Copy out the text lines from each row below word for word, leaving out the pictures.

┌─ INFORMATION PROVIDED

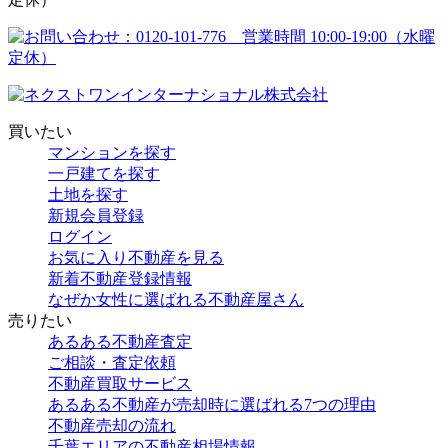
買いたい
マンションを探す
一戸建てを探す
土地を探す
新規会員登録
ログイン
お気に入り不動産を見る
新着不動産登録情報
なぜか女性に選ばれる不動産屋さん
売りたい
あるある不動産査定
ご相談・査定依頼
不動産買取サービス
あるある不動産が売却時に選ばれる7つの理由
不動産売却の流れ
千葉エリアの不動産相場情報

└─

→ SOLUTION TO THE EXERCISE:
買いたい
マンションを探す
一戸建てを探す
土地を探す
新規会員登録
ログイン
お気に入り不動産を見る
新着不動産登録情報
なぜか女性に選ばれる不動産屋さん
売りたい
あるある不動産査定
ご相談・査定依頼
不動産買取サービス
あるある不動産が売却時に選ばれる7つの理由
不動産売却の流れ
千葉エリアの不動産相場情報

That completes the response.